- WHAT THE EXERCISE ASKS -
Each line that includes the word "linecap" should be copied from the records.

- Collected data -
= Beginning of Section =

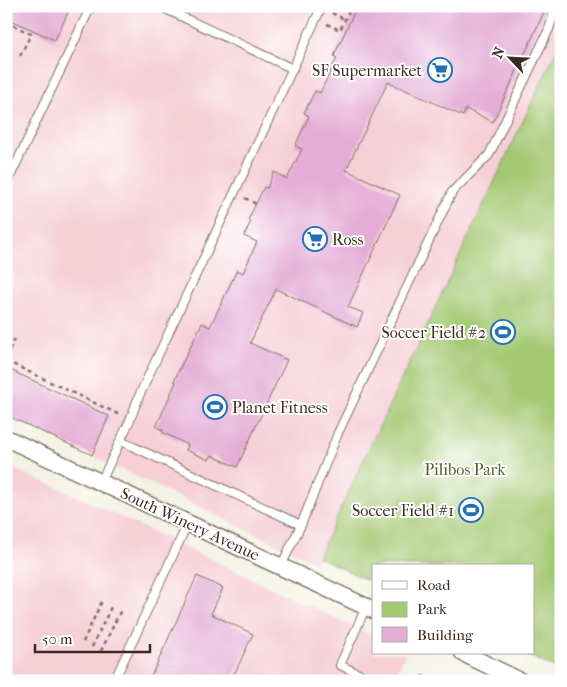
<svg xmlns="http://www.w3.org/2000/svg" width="567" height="687" font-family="'IM FELL French Canon',serif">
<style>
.built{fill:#f6cfd7}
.green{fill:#a4c973;stroke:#707a48}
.building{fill:#e4acd6}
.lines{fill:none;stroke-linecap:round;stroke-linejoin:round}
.service-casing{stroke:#7c7063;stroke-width:10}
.minor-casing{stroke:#7c7063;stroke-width:19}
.path{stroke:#7c7063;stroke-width:2.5;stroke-dasharray:4 4;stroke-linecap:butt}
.service{stroke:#fff;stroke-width:8}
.minor{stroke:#fff;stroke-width:16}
.labels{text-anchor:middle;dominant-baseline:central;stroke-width:4;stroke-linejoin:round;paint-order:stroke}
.poi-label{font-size:16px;fill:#3b2a1e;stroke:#fff;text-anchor:end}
.park-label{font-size:16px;fill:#5a5a38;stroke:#fff}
.street-label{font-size:16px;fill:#3b2a1e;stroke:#fff}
</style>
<rect width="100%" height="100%" fill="#fff"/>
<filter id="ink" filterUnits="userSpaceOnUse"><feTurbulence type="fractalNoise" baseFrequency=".02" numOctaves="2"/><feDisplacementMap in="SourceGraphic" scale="10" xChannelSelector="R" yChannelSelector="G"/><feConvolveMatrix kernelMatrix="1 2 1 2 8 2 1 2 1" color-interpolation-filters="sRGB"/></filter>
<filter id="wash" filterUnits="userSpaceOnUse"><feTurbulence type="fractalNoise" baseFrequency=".0096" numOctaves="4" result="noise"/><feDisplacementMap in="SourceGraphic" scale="20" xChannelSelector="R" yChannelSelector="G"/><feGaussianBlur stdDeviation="1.12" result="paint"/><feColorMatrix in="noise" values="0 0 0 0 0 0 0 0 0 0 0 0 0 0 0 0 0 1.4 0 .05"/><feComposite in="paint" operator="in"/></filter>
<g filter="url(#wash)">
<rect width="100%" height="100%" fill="#f4f2e2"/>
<g class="built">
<polygon points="6,6 561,6 561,40 316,563 6,414"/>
<polygon points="6,466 68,492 373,636 373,653 406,653 393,681 6,681"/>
</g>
<polygon class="green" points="561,40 561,671 523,653 533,653 533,566 373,566 373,583 318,557"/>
<g id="blocks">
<g class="building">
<polygon points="6,6 71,6 55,40 6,18"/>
<polygon points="357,6 537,6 545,10 493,122 466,109 463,116 388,82 346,170 400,195 348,307 363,313 357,327 276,289 250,343 287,360 237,467 211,455 209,460 186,450 188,445 162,432 163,430 156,427 176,382 174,381 180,368 202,323 210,327 237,270 243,273 257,242 244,236 251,221 248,220 264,187 267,188 274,172 287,179 302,149 295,146 309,116 304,113 315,91 320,93 337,58 334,56"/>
<polygon points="6,368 109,416 92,455 6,415"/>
<polygon points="197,576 223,588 211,614 253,634 231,681 149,681"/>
</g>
</g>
</g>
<g filter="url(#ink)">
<use href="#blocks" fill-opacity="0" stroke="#7c7063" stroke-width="1"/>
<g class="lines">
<defs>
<g id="service">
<polyline points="159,6 293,69"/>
<polyline points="6,185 91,6"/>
<polyline points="121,441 301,525"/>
<polyline points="101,482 130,420 139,396 322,6"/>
<polyline points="281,566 301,525 338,433 452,192 489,155 549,29 556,6"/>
<polyline points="114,681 188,523"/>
<polyline points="361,681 363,676 340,665 366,607"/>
<polyline points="423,681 423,680"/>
</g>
<g id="minor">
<polyline points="6,438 373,610"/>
<polyline points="463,653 520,681"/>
</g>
</defs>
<use href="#service" class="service-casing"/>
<use href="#minor" class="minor-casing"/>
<g class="path">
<polyline points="332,13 346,20"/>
<polyline points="6,22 31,34 20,56"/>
<polyline points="327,24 340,30 350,9 344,6"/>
<polyline points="245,198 256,204"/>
<polyline points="6,357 15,338"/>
<polyline points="6,361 120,415"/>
<polyline points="83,642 102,601"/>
<polyline points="92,647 112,605"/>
<polyline points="101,651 121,610"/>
<polyline points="50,681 51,678"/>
</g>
<use href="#service" class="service"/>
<use href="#minor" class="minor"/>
</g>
</g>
<defs>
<symbol id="supermarket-ring" viewBox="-11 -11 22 22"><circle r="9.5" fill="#fff" stroke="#1f6fb2" stroke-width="1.5"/><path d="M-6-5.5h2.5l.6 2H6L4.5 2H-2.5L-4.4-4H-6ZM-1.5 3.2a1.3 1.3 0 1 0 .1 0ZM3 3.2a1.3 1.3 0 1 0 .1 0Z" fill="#1f6fb2"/></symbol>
<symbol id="stadium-ring" viewBox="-11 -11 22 22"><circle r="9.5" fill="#fff" stroke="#1f6fb2" stroke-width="1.5"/><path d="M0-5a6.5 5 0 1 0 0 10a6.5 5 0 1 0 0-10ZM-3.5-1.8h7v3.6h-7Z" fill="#1f6fb2"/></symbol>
</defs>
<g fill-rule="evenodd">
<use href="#supermarket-ring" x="426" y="56" width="28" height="28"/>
<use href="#supermarket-ring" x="301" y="225" width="28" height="28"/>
<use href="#stadium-ring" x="489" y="318" width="28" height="28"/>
<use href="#stadium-ring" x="201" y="393" width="28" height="28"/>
<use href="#stadium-ring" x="457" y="496" width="28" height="28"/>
</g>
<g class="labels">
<g class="poi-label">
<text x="422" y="70">SF Supermarket</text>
<text x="332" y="239" text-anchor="start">Ross</text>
<text x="486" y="332">Soccer Field #2</text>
<text x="232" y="407" text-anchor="start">Planet Fitness</text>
<text x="454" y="510">Soccer Field #1</text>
</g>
<g class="park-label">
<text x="465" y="469">Pilibos Park</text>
</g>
<g class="street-label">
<text transform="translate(190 524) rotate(25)">South Winery Avenue</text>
</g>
</g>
<rect width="567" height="687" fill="none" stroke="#fff" stroke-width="25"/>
<rect x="372" y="564" width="162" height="90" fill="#ffffff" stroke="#b1aaa5"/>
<rect x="382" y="581" width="25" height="8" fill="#ffffff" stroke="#b1aaa5"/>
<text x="417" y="590" font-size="15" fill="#3b2a1e">Road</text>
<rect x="382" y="602" width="25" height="15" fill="#a4c973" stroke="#b1aaa5"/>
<text x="417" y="614" font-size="15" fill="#3b2a1e">Park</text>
<rect x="382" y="627" width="25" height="15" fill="#e4acd6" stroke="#b1aaa5"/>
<text x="417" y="640" font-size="15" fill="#3b2a1e">Building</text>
<g transform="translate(510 58) rotate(295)" stroke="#ffffff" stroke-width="4" paint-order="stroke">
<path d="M0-4L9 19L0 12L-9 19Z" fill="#3b2a1e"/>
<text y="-8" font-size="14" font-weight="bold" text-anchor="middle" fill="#3b2a1e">N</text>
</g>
<path d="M35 644v8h115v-8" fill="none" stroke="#3b2a1e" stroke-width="2.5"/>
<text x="42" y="644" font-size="15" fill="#3b2a1e" stroke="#ffffff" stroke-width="4" paint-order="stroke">50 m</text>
</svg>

= End of Section =

- RESULT OF THIS TASK -
.lines{fill:none;stroke-linecap:round;stroke-linejoin:round}
.path{stroke:#7c7063;stroke-width:2.5;stroke-dasharray:4 4;stroke-linecap:butt}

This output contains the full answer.